Projects in Development

Heading down East Pine recently to see Theater Schmeater’s production of tempOdyssey, Dan Diemeck’s enjoyably surreal satire on office life, I passed through what I call the Gloom Zone. It’s a stretch of bars and restaurants between Summit and Belmont that are living under a death sentence, their varied nightlife soon to be replaced with yet another yummy ginormous condominium. It’s depressing enough to be losing a half-dozen good bars, but seeing as this fated block is only a short distance away from Schmeater, I’m nervous that the unstoppable Condo Congo will soon bury every smaller theater venue in town. (For the record, the Schmee’s managing director has said that relations with their current landlords are good, and that they have no immediate plans to find a new space.)

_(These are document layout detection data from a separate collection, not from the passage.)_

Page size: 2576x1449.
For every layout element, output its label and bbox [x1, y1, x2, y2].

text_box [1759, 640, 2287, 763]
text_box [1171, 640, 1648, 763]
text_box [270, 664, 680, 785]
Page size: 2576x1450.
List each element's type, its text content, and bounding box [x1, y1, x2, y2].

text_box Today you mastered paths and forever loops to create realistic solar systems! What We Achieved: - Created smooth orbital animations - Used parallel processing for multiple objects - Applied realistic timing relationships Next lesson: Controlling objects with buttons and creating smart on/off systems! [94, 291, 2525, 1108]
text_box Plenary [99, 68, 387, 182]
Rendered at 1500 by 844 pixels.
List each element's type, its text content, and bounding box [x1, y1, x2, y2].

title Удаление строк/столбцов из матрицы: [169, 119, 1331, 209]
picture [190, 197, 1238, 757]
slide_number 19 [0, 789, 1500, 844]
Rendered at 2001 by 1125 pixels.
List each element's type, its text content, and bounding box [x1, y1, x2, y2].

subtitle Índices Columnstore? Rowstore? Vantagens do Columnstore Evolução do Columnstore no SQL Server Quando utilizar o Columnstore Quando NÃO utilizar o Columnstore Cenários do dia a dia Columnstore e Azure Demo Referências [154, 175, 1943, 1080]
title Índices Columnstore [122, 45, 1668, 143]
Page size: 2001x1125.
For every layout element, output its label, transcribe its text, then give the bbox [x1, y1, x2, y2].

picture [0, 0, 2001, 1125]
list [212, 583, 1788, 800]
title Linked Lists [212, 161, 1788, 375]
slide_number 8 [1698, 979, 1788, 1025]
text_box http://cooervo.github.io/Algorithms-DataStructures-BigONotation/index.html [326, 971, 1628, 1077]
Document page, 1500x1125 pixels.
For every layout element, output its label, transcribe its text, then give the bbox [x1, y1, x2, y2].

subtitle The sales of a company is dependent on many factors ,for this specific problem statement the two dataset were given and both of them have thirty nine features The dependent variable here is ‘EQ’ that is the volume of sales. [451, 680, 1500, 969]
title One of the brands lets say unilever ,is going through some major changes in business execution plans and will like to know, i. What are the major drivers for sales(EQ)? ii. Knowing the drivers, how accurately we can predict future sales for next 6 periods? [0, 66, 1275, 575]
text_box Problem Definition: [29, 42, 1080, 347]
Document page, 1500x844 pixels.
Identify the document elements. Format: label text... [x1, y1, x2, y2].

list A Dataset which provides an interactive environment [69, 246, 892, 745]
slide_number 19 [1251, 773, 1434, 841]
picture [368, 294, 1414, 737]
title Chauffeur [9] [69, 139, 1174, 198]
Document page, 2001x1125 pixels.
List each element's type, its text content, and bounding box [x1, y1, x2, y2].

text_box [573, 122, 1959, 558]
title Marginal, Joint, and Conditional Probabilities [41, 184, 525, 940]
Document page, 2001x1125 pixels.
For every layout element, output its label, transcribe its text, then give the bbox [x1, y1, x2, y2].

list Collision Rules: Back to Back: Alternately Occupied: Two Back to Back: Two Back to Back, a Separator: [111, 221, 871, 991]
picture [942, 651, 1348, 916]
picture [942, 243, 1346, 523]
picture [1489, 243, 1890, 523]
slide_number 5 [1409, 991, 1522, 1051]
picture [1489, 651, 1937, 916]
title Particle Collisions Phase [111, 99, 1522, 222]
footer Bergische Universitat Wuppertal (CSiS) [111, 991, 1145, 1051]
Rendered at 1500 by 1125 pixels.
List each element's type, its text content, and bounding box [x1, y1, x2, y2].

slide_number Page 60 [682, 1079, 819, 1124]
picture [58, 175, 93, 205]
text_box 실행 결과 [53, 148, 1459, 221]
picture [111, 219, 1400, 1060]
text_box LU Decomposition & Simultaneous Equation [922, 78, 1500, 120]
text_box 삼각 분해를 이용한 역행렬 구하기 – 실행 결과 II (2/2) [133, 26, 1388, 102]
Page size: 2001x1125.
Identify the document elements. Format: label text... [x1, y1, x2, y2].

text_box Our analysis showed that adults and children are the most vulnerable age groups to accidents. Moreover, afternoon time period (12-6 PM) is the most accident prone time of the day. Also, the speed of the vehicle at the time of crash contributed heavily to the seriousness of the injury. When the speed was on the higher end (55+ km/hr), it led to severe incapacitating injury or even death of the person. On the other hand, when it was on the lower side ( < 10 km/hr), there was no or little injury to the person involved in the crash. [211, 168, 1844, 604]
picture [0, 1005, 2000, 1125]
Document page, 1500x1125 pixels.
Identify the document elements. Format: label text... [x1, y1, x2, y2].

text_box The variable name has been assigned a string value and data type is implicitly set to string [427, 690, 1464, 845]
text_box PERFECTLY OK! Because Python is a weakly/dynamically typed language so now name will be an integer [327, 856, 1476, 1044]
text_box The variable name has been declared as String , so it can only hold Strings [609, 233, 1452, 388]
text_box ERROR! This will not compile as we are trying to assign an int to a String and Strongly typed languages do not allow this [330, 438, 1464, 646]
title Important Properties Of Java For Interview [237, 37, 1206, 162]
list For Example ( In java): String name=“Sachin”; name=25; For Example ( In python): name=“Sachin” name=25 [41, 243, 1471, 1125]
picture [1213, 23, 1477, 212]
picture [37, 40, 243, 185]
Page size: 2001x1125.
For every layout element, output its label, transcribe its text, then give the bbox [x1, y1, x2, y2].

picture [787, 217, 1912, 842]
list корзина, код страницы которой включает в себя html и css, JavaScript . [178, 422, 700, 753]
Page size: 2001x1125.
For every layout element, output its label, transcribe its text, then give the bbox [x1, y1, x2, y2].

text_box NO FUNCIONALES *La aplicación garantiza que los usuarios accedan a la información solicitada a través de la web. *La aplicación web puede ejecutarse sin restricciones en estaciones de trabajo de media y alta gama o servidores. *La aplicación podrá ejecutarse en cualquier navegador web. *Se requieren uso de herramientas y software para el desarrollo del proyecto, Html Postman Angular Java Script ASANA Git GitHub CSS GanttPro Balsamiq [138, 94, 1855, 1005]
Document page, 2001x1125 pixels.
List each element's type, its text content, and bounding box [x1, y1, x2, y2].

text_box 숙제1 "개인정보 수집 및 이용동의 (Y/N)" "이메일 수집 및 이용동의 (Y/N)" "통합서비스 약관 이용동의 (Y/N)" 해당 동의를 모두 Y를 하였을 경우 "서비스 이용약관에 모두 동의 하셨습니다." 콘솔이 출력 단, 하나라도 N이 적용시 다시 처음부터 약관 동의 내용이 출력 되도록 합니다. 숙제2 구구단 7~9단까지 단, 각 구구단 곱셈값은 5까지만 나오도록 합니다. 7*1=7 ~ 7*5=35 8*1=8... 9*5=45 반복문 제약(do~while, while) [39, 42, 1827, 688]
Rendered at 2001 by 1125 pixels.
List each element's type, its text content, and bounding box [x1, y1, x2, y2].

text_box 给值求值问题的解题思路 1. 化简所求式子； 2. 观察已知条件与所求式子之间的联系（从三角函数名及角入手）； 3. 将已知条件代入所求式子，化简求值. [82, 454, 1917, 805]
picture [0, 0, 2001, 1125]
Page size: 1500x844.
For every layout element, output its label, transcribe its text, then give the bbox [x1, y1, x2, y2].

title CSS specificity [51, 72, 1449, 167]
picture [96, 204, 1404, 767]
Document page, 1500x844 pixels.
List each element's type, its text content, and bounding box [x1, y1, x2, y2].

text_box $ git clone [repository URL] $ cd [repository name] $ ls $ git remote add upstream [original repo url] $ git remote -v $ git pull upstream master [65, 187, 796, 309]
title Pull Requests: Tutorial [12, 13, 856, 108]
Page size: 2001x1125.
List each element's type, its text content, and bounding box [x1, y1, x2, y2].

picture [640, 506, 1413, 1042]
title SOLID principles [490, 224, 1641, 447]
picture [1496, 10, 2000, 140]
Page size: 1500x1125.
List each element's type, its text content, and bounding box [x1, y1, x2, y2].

But lo and behold, some good news arrived in my inbox just two days later: a copy of “Arts Space Incentives,” a study prepared for Seattle’s Office of Arts and Cultural Affairs by the real estate firm GVA Kidder Mathews. Using the South Lake Union neighborhood as a test case, the report discusses some potential incentives for property owners willing to incorporate art spaces in their development.

The idea has been kicking around for a long time. I first heard about it 10 years ago from Jim Kelly at the King County Arts Commission, who pointed me toward similar successful programs in New York and Chicago. Essentially, a developer takes underutilized space in his building, space with limited commercial appeal, and either donates it to an arts group or offers it for greatly reduced rent. Thus, a windowless storage room becomes a black-box theater, or a small office becomes a gallery, or a parking area becomes a multiuse performance space.

The new study identifies buildings in the South Lake Union area that are likely to be developed in the next 20 years, and notes which ones would be suitable for this kind of use. Then it goes on to suggest some incentives that could be offered to property owners to encourage them to donate the space.

South Lake Union “seemed like a natural place to start,” says Arts and Cultural Affairs executive Michael Killoren. “This gives us a template that we can use in looking at other neighborhoods as well.”

The incentives would allow developers to work around various regulations: Add a theater in your basement, get some additional floors added to the height of your building. It also puts forward the idea of property owners getting credit in a development-rights “bank,” so that space donated in one building could result in an easement for another building owned by the same developer.

The incentives are smart and seem workable, based not only on efforts in other cities but on the success of Seattle’s efforts to do the same thing with developers compensating for displaced lower-income housing. But one of the things it doesn’t address is the benefits to a developer that an arts space can bring, and I’m not just talking about the often-reported statistics about how art spaces bring up neighboring property values and bring down crime rates.

As condos shoot up around Seattle like architectural kudzu, one of the problems they face in attracting new tenants is in somehow distinguishing themselves from what every other condo in the city can offer. Seeing as on-site amenities like a gym, meeting rooms, and Wi-Fi are old hat, an on-site theater or arts gallery might be just the thing to set your collection of balconied urban boxes apart from the crowd. You don’t get much more immediate access to the arts than taking an elevator down a couple floors to buy your ticket. What’s more, a theater company in the building might actually accomplish the goal that monthly meetings of the condo association never seem to accomplish: turning a condo into a full-fledged community, with its own identity, cohesiveness, and pride.